▶ **ACTION ITEM**
For the entries that follow, state how many lines include the word "künstliche", giving the number and nothing else.

Stored data entries

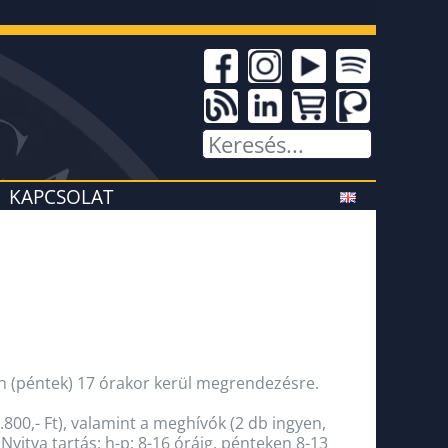
KAPCSOLAT
 (péntek) 17 órakor kerül megrendezésre.
800,- Ft), valamint a meghívók (2 db ingyen,
yitva tartás: h-p: 8-16 óráig, pénteken 8-13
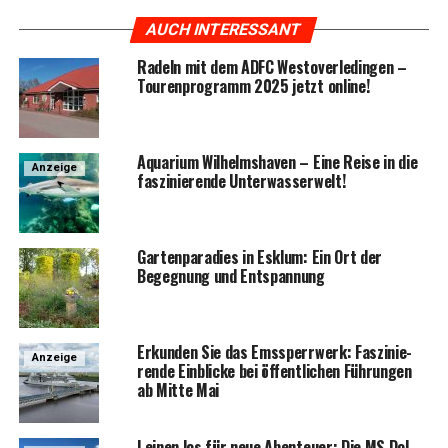
AUCH INTERESSANT
Radeln mit dem ADFC Wes­t­ov­er­le­din­gen –
Tou­ren­pro­gramm 2025 jetzt online!
Aqua­ri­um Wil­helms­ha­ven – Eine Rei­se in die
Anzeige
fas­zi­nie­ren­de Unterwasserwelt!
Gar­ten­pa­ra­dies in Esklum: Ein Ort der
Begeg­nung und Entspannung
Erkun­den Sie das Ems­sperr­werk: Fas­zi­nie­
Anzeige
ren­de Ein­bli­cke bei öffent­li­chen Füh­run­gen
ab Mit­te Mai
Lei­nen los für neue Aben­teu­er: Die MS Dol­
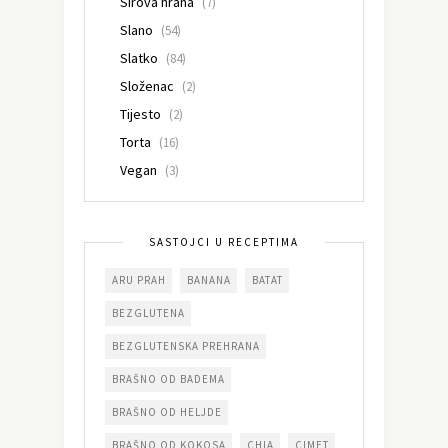
Sirova hrana
(7)
Slano
(54)
Slatko
(84)
Složenac
(2)
Tijesto
(2)
Torta
(16)
Vegan
(3)
SASTOJCI U RECEPTIMA
ARU PRAH
BANANA
BATAT
BEZGLUTENA
BEZGLUTENSKA PREHRANA
BRAŠNO OD BADEMA
BRAŠNO OD HELJDE
BRAŠNO OD KOKOSA
CHIA
CIMET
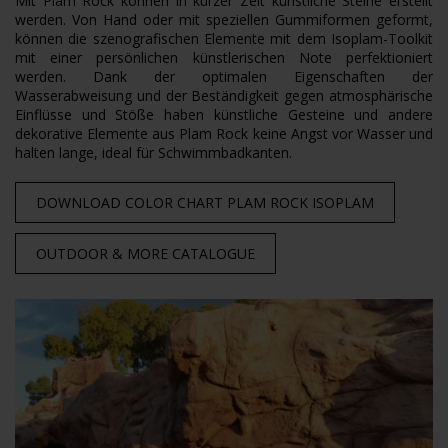
Mit Plam Rock können in kurzer Zeit künstliche Steine erstellt
werden. Von Hand oder mit speziellen Gummiformen geformt,
können die szenografischen Elemente mit dem Isoplam-Toolkit
mit einer persönlichen künstlerischen Note perfektioniert
werden. Dank der optimalen Eigenschaften der
Wasserabweisung und der Beständigkeit gegen atmosphärische
Einflüsse und Stöße haben künstliche Gesteine und andere
dekorative Elemente aus Plam Rock keine Angst vor Wasser und
halten lange, ideal für Schwimmbadkanten.
DOWNLOAD COLOR CHART PLAM ROCK ISOPLAM
OUTDOOR & MORE
CATALOGUE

▶ **SOLVED PROBLEM**
2